__WHAT THIS TASK INVOLVES__. Reproduce the data word for word, starting at the line that contains "True or false: Duels" and ending with the final line of the data, both ends included. Leave the pictures out of your answer.

__EXCERPTED RECORDS__.
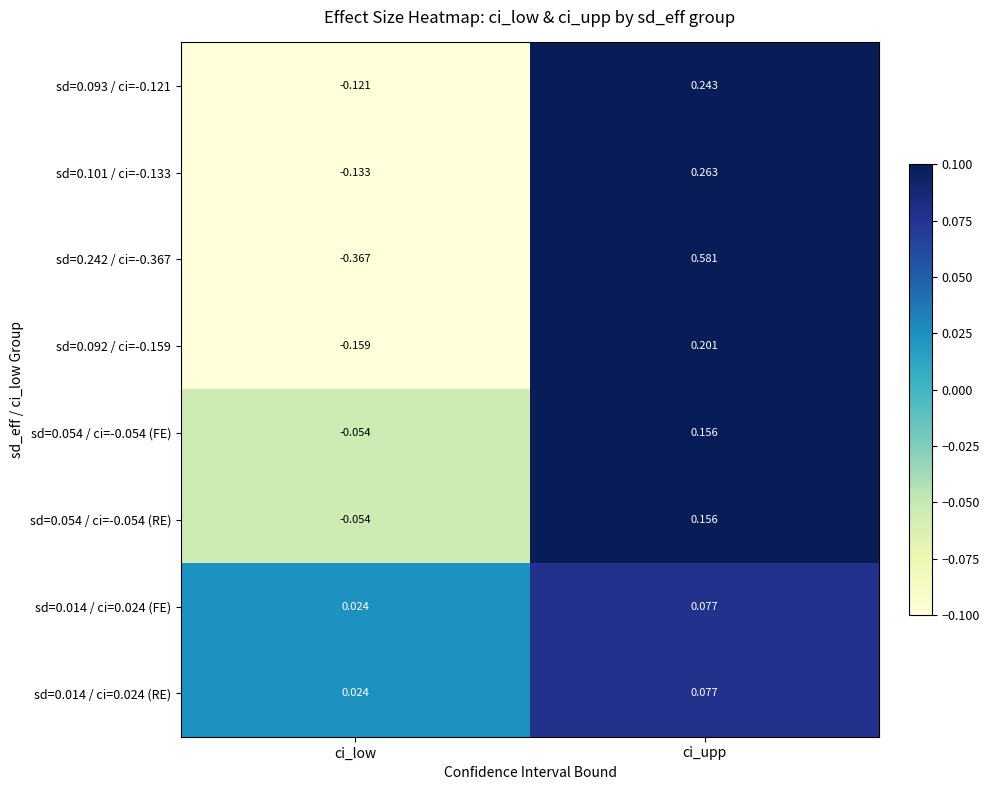

Where is sd=0.242 / ci=-0.367 nearest to the value 0?

ci_low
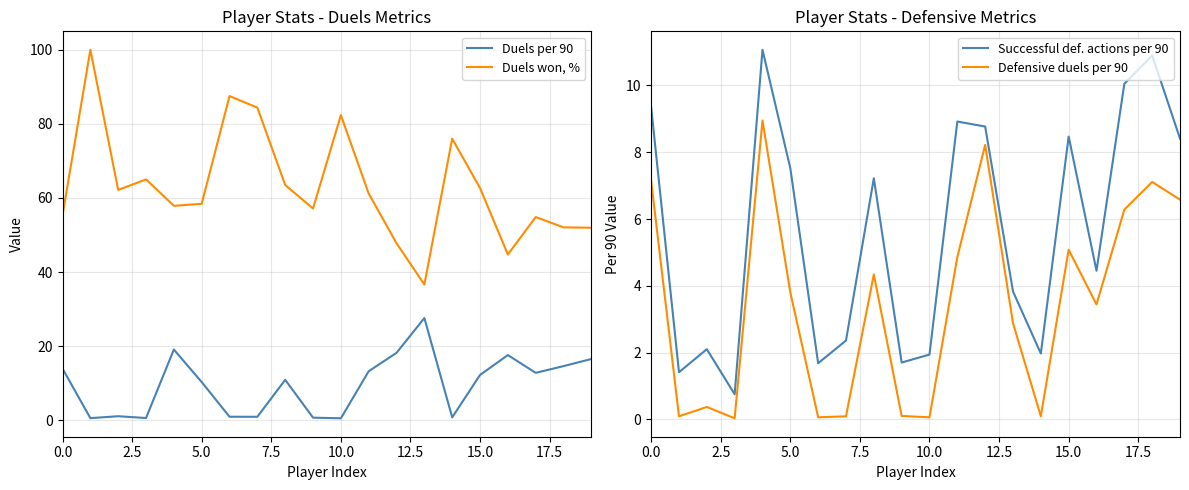

True or false: Duels won, % and Defensive duels per 90 cross at least once.

False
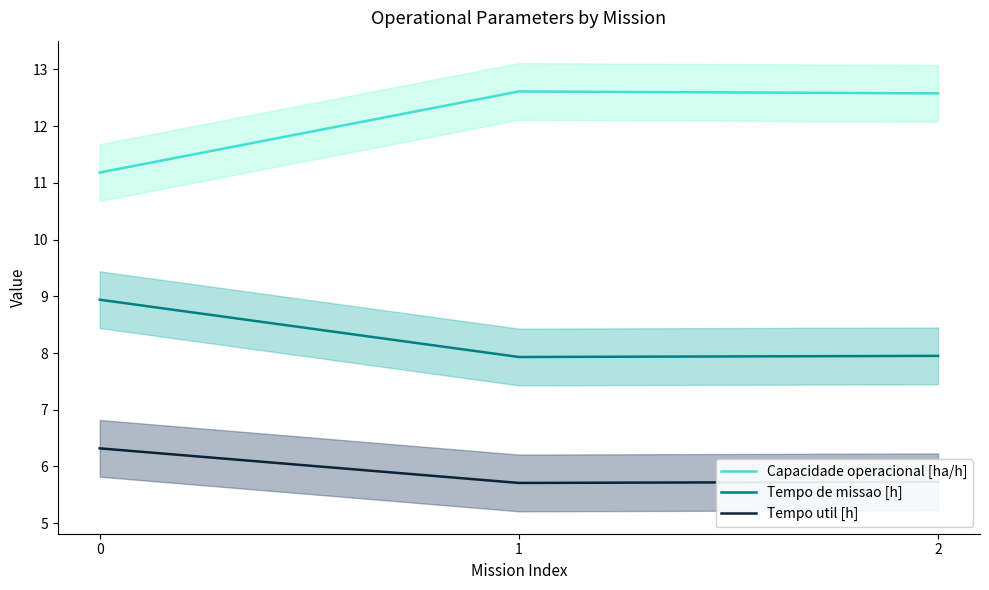

The value of Capacidade operacional [ha/h] at 1 is 16.9. True or false?

False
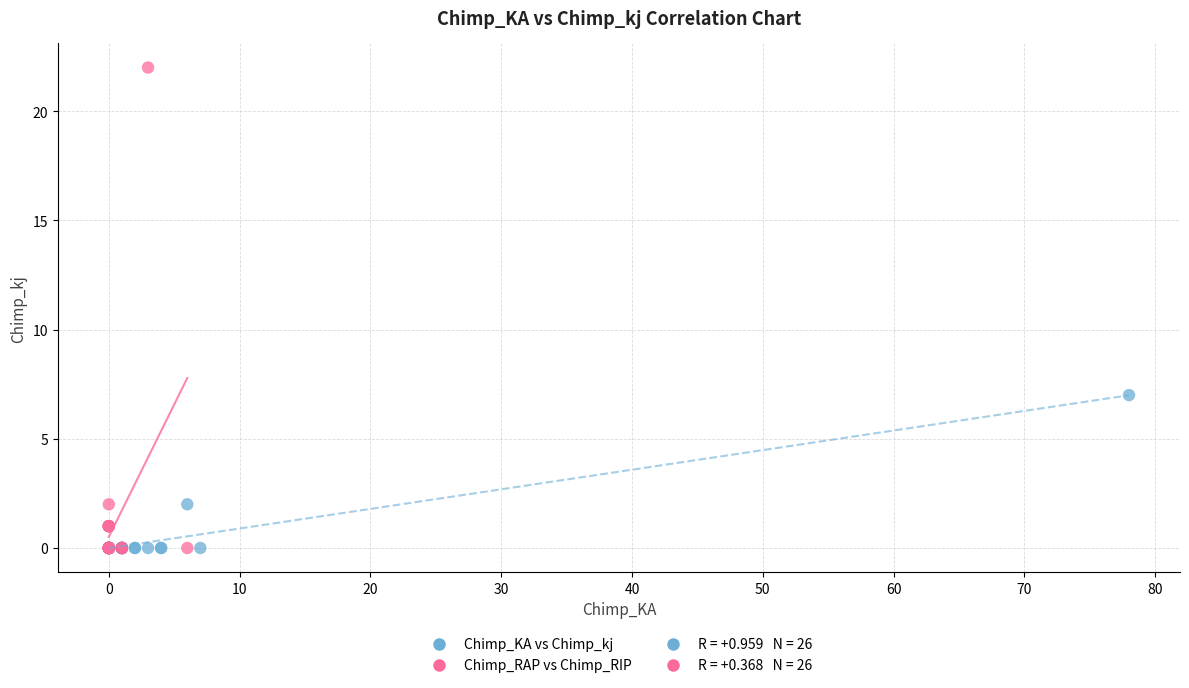

Which series has the largest Y range (max minus min)?

Chimp_RAP vs Chimp_RIP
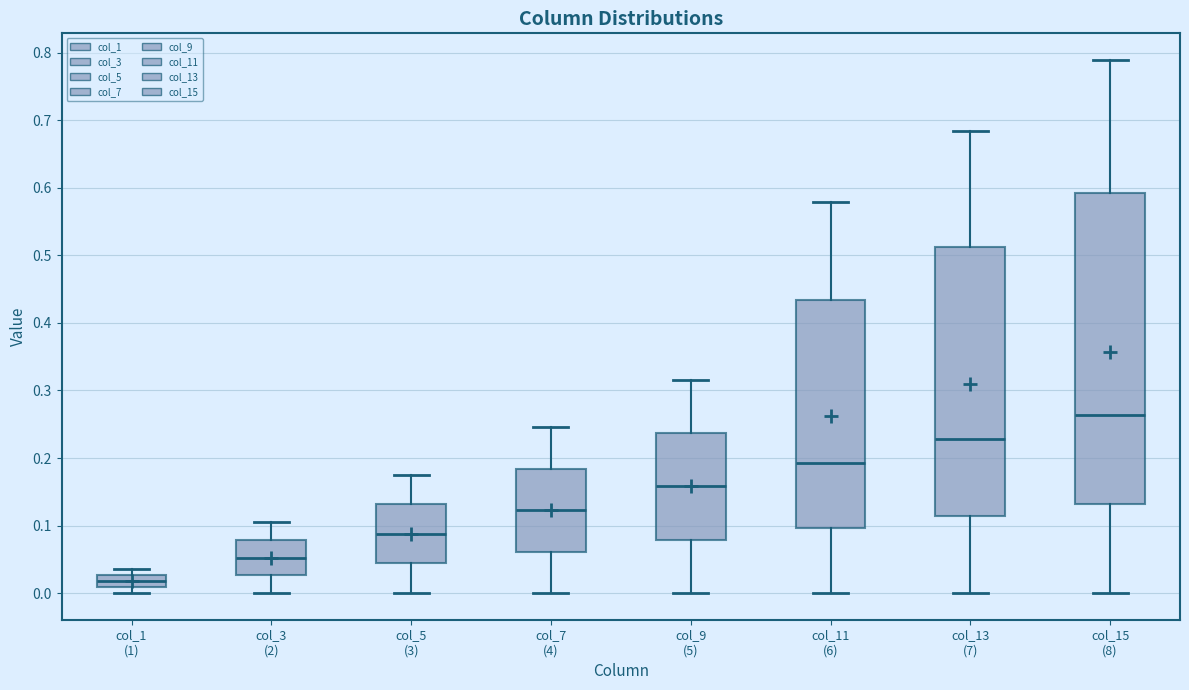

Reading left to right, read every box against the y-axis: the position of its median line, the range the box covers, and the ends of its whiskers. The values are not printed on the chart, so give them approximately, as read against the axis.

col_1 (1): median 0.02, box 0.01 to 0.03, whiskers 0.00 to 0.04
col_3 (2): median 0.05, box 0.03 to 0.08, whiskers 0.00 to 0.11
col_5 (3): median 0.09, box 0.04 to 0.13, whiskers 0.00 to 0.18
col_7 (4): median 0.12, box 0.06 to 0.18, whiskers 0.00 to 0.25
col_9 (5): median 0.16, box 0.08 to 0.24, whiskers 0.00 to 0.32
col_11 (6): median 0.19, box 0.10 to 0.43, whiskers 0.00 to 0.58
col_13 (7): median 0.23, box 0.11 to 0.51, whiskers 0.00 to 0.68
col_15 (8): median 0.26, box 0.13 to 0.59, whiskers 0.00 to 0.79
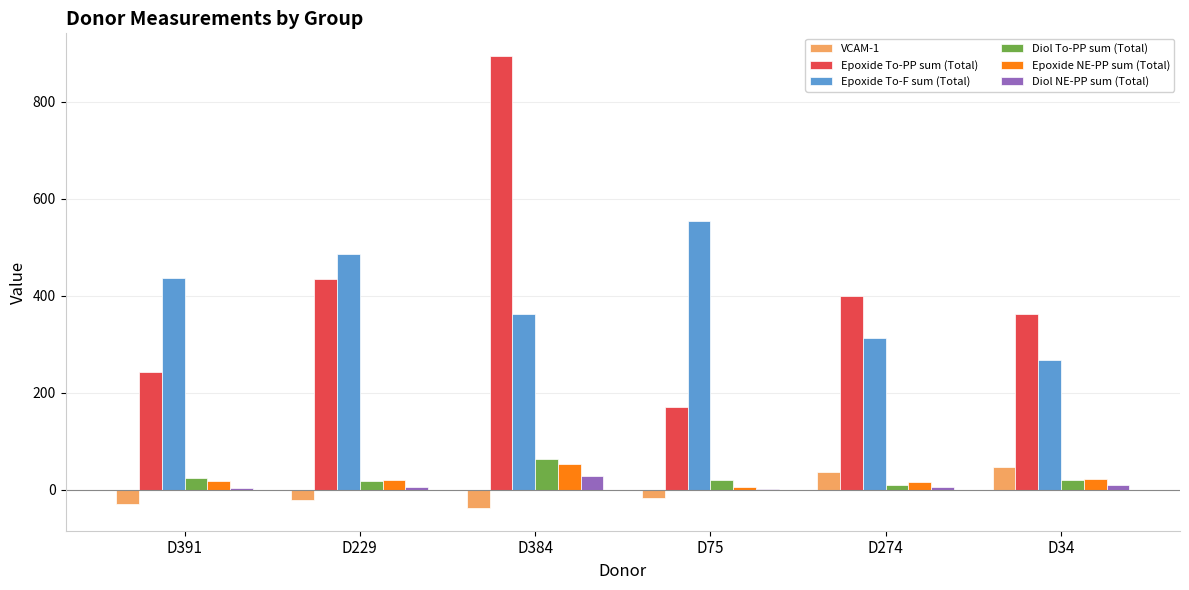

What is the approximate value of VCAM-1 at D274?

36.0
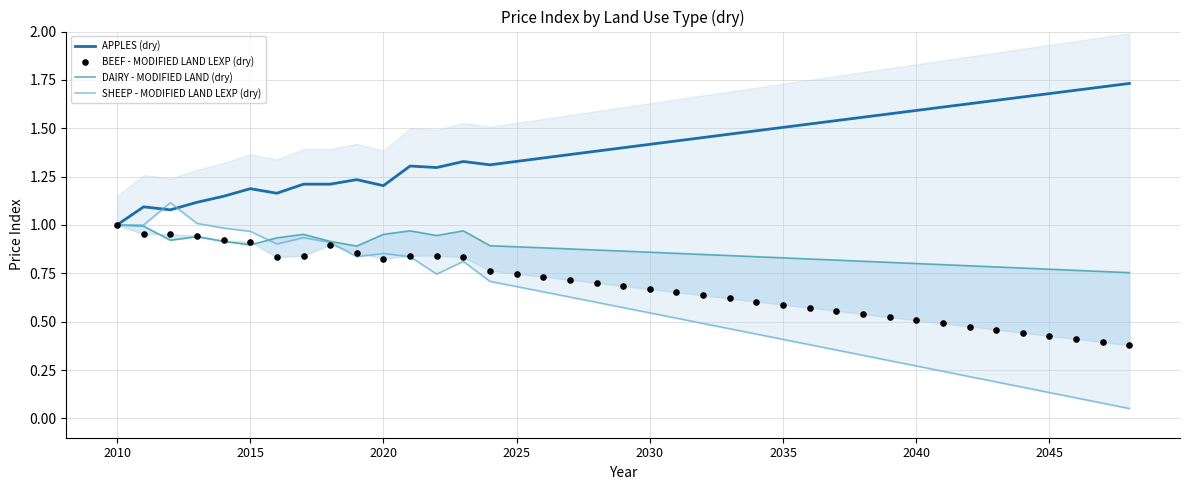

At how many categories does at least one series exceed 0?

39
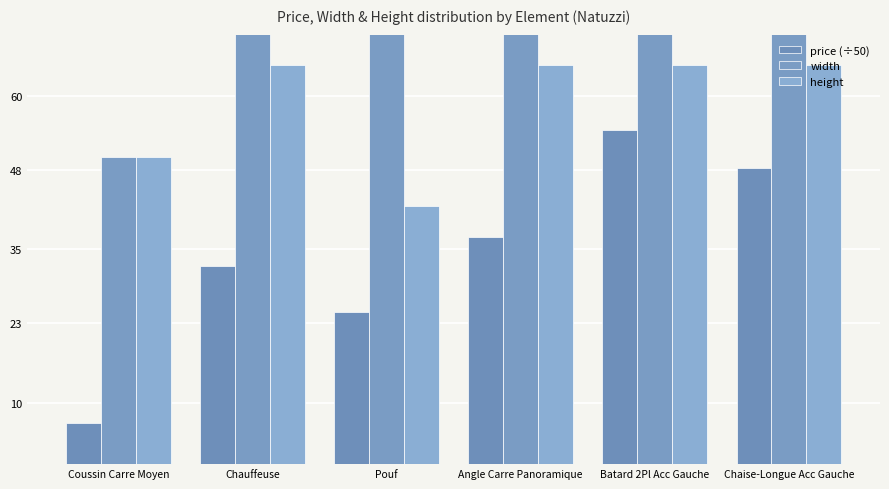

What is the average value of the price (÷50) series?

33.9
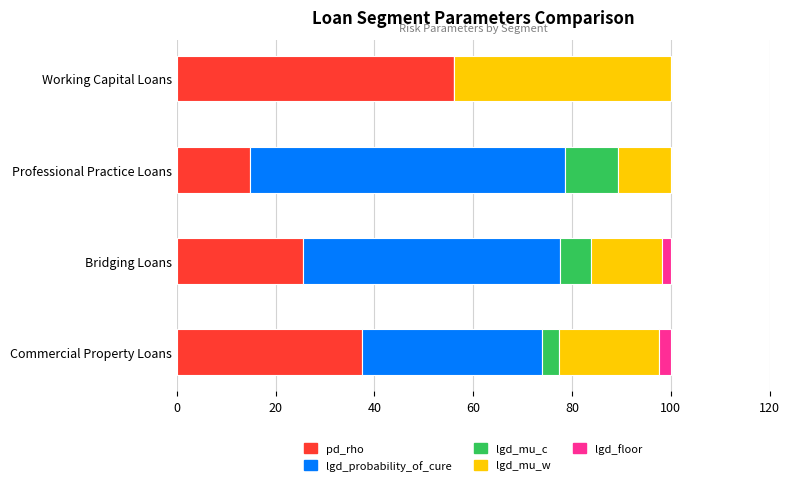

What is the average value of the pd_rho series?

33.5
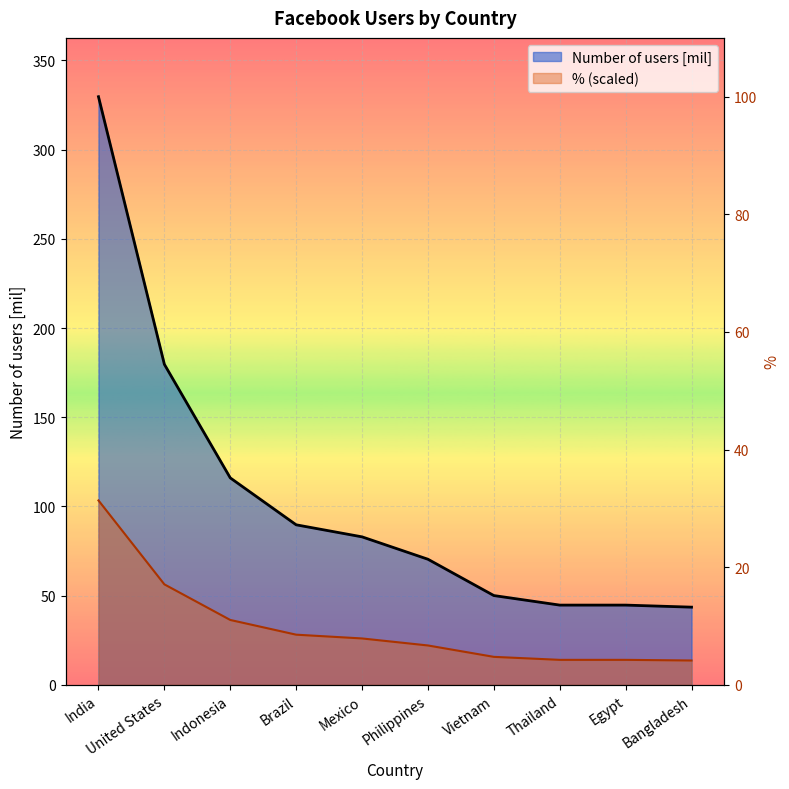

Which series has the largest range (max minus min)?

Number of users [mil]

__TASK RESULT__.
True or false: Duels won, % and Defensive duels per 90 cross at least once.

False

The value of Capacidade operacional [ha/h] at 1 is 16.9. True or false?

False

Which series has the largest Y range (max minus min)?

Chimp_RAP vs Chimp_RIP

Reading left to right, read every box against the y-axis: the position of its median line, the range the box covers, and the ends of its whiskers. The values are not printed on the chart, so give them approximately, as read against the axis.

col_1 (1): median 0.02, box 0.01 to 0.03, whiskers 0.00 to 0.04
col_3 (2): median 0.05, box 0.03 to 0.08, whiskers 0.00 to 0.11
col_5 (3): median 0.09, box 0.04 to 0.13, whiskers 0.00 to 0.18
col_7 (4): median 0.12, box 0.06 to 0.18, whiskers 0.00 to 0.25
col_9 (5): median 0.16, box 0.08 to 0.24, whiskers 0.00 to 0.32
col_11 (6): median 0.19, box 0.10 to 0.43, whiskers 0.00 to 0.58
col_13 (7): median 0.23, box 0.11 to 0.51, whiskers 0.00 to 0.68
col_15 (8): median 0.26, box 0.13 to 0.59, whiskers 0.00 to 0.79

What is the approximate value of VCAM-1 at D274?

36.0

At how many categories does at least one series exceed 0?

39

What is the average value of the price (÷50) series?

33.9

What is the average value of the pd_rho series?

33.5

Which series has the largest range (max minus min)?

Number of users [mil]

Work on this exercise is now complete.